Felicity Bartak with Phillip Deery, A Unique Endeavour: A History of the Western Region Health Centre, 1964-2004,Western Region Health Service, Footscray, 2004. pp. + 127. $20.00 paper (available from the publisher http://www.wrhc.com.au/).

This book offers an illuminating case study of trade union action in the areas of workers' health and safety. While unions often agitated for access to medical facilities, state-sponsored workers' compensation, or even funded the construction of hospitals in some areas, the case of the Western Region Health Centre in Footscray, Victoria shows one union establishing and managing its own health service. In 1964 the Australian Meat Industry Employees Union set up the Trade Union Clinic and Research Centre Ltd, offering innovative services in an area traditionally not well served by existing government and private providers. Underpinned by strong written and oral sources, and graced with many photos and illustrations, this is a sympathetic and thoughtful account of the Centre, which Clyde Holding once called 'an important social experiment by a trade union'.

 
Shane Homan,The Mayor's a Square: Live Music and Law and Order in Sydney,Local Consumption Publications, Newtown, NSW, 2003. pp. + 210. $29.95 paper.

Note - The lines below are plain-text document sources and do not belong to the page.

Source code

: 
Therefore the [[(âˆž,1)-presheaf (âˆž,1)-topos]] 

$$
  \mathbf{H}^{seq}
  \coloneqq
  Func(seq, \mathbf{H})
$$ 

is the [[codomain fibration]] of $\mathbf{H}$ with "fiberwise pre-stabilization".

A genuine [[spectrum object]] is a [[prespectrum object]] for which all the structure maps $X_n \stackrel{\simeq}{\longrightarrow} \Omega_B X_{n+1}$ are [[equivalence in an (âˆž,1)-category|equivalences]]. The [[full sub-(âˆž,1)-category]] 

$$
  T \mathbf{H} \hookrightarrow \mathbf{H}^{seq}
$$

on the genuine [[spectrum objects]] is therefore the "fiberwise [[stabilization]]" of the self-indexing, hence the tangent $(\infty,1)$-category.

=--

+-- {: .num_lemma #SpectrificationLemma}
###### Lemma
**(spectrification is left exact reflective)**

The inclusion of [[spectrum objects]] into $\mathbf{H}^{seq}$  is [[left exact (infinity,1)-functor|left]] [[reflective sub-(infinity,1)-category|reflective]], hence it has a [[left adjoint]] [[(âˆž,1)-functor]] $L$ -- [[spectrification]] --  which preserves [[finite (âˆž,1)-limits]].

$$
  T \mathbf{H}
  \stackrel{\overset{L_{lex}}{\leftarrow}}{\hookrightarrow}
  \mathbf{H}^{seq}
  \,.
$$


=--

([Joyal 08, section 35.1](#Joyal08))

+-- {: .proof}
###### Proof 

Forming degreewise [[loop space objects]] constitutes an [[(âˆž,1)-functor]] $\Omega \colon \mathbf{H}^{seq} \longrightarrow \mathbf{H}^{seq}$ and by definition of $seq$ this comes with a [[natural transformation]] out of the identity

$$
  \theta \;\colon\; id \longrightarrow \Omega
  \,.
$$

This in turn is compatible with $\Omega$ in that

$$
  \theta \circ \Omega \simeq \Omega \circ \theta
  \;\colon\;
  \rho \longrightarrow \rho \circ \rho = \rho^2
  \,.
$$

This book slipped under the Labour History radar but is well worth a look. Homan analyses the relationship between venues, politics, rock bands and audiences from the early 1950s. He brings together the diverse literature on popular music, complementing it with interviews of some of the major performers, promoters, and managers of the era. He points to popular disturbances on Sydney beaches in the 1960s, including at Cronulla, hinting at a deeper history to more recent crowd violence in that area. His work, though primarily one of cultural criticism and analysis, reminds us that the labour history of popular recreation including music and performance is yet to be written.